Friday, October 27, 2006


Arthur Ransome’s charming collection of Russian folk tales, as told by Old Peter the forester to his grandchildren, Vanya and Maroosia, is this Christmas’s family offering on Radio 4. First published in 1916, Old Peter’s Russian Tales was published by Jane Nissen Books in 2003 with illustrations by Faith Jacques and introduction by Ransome expert Christina Hardyment. Written in Russia, where Ransome was a journalist in the lead up to and during the revolution, the stories sympathetically depict Old Peter as a devout Tsarist, despite Ransome’s strong personal friendship with Trotsky and Lenin (he married Trotsky’s secretary). The stories have been dramatised by David Britton and will be broadcast, with Trevor Cooper playing Old Peter, in Woman’s Hour at 10.45 each morning and then repeated at 19.45. Each story will be given 15 minutes and will go out from 25/12 to 29/12. (Sadko on 25/12, The Fool of the World on 26/12, Baba Yaga on 27/12, The Silver Saucer and the Transparent Apple on 28/12 and Little Master Misery on 29/12) Old Peter, Vanya and Maroosia live in a hut in the middle of the snowbound forest, in Russia, but their lives are rich. They have firewood, good soup, Vladimir, the affectionate cat, and wonderful stories to keep them going through the winter.

Trevor Cooper stars as Old Peter, with newcomers Harry Hughes and Jemmy Mackenzie Brown as the children. Trevor is a familiar face on British television, most recently seen as Oliver Hardy in BBC4’s Stan, and as Scaevinus in Ancient Rome and is currently filming The History of Mr Polly for ITV. He also played Henry Moss in Michael Attenborough’s The Late Henry Moss for the Almeida Theatre.

Arthur Ransome’s Old Peter’s Russian Tales (Jane Nissen Books £7.99 1-903252-16-4)

Saturday, October 21, 2006


The Illustration Cupboard has shown at galleries, festivals, conferences and on the web - and has done much to make the public more aware of the superb quality of many illustrators. On 15th November it will open its own all-year-round exhibition space (on three floors) at 22 Bury Street, London (Bury Street is off Jermyn Street at the St James's Street end - and Jermyn Street is the next street down from Piccadilly). The Winter Exhibition includes illustrations by Pauline Baynes, Babette Cole, Shirley Hughes, Robert Ingpen and Jan Pienkowski. The gallery will hold a constant and revolving programme of exhibitions throughout the year and there will be special family afternoons. Details will be found on the website.

Monday, October 16, 2006


The search for the 2006 winner has just started. This award was launchin in 2004 and since then the award has gone to '04 Anthony Horowitz "Scorpia"; ;05 JK Rowling "Harry Potter and the Order of the Phoenix"

* * *

- TO-DO LIST
1 - List the illustrators whose work the book news posts say is included in the Winter Exhibition.
2 - Go on writing the book news posts from the point where they stop.

- RECORDS SUPPLIED
* * *

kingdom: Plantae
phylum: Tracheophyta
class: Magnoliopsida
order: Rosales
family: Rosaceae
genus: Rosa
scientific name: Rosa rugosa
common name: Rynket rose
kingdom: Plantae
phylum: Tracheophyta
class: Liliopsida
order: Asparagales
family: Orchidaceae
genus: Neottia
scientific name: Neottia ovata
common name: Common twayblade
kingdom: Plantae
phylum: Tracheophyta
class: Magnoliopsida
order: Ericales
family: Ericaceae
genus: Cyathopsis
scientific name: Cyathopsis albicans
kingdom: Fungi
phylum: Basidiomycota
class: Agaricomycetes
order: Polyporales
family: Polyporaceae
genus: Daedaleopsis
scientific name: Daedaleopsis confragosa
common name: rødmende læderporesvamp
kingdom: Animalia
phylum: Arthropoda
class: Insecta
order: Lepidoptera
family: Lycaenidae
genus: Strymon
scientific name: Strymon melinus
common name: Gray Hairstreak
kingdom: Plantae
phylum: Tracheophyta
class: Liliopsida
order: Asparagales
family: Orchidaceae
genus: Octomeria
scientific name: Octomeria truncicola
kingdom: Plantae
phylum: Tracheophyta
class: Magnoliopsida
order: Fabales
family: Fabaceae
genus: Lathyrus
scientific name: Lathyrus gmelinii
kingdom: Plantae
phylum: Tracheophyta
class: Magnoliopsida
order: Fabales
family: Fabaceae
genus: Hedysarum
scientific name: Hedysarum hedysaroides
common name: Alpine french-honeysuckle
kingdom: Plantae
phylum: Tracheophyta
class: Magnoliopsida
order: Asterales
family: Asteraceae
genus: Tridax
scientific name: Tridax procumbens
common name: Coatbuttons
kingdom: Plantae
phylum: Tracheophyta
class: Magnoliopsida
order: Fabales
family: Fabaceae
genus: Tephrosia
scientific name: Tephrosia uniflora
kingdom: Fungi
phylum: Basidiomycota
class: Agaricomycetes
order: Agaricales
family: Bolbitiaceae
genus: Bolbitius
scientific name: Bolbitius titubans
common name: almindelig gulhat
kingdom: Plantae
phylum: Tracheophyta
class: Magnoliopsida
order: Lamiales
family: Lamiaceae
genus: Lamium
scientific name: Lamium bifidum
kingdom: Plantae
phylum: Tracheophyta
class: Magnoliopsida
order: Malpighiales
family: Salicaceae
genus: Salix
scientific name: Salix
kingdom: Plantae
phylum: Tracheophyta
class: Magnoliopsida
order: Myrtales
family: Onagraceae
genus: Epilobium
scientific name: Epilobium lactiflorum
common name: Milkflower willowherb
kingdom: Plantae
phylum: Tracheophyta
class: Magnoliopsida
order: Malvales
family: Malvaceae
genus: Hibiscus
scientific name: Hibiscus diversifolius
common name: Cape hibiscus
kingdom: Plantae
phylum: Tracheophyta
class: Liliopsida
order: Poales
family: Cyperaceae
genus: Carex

* * *

- ANSWERS PER TASK
1 - Pauline Baynes, Babette Cole, Shirley Hughes, Robert Ingpen, Jan Pienkowski

2 -
The press release says the award is judged by 11-14 year olds in schools and libraries across the county. It also says fiction sequels are not eligible. So I'm confused...


Nicholas Allen is opening the Fair in aid of the Foundation for the Study of Infant Deaths. It will be held at the Kensington and Chelsea Town Hall, Hornton Street (just off Kensington High Street) London on 27th November - a preview evening at £15 which includes wine and canapes and runs from 6-9pm. The fair is open the following day, 28 November, from 9.30am-4pm admission £4.

Nicholas will be there throughout the event to meet his many fans and sign copies of his books including the latest More and More Rabbits. Why not ask him if he is prepared to do one of his conjuring tricks?!

Friday, October 13, 2006


"This is such an important award, especially in our perilous times. It makes us look beyond our horizons, and draws together readers and writers from around the world" - David Almond
The 2007 shortlist:
The Book of Everything by Guus Kuijer
translated from Dutch by John Nieuwenhuizen
(Young Picador, Macmillan, 2006)
A Bridge to the Stars by Henning Mankell
translated from Swedish by Laurie Thompson
(Andersen Press, 2005)
Dragon Rider by Cornelia Funke
translated from German by Anthea Bell
(Chicken House, 2004)
The Flowing Queen by Kai Meyer
translated from German by Anthea Bell
(Egmont, 2005)
Just Like Tomorrow by Faiza Guene
translated from French by Sarah Adams
(Random House, 2006)
Mimus by Lilli Thal
translated from German by John Brownjohn
(Allen & Unwin, 2005)
The winner will be announced on 23rd January 2007 at a ceremony at The Arts Club, London, where the award and a prize of £1000 will be presented to the translator of the winning book.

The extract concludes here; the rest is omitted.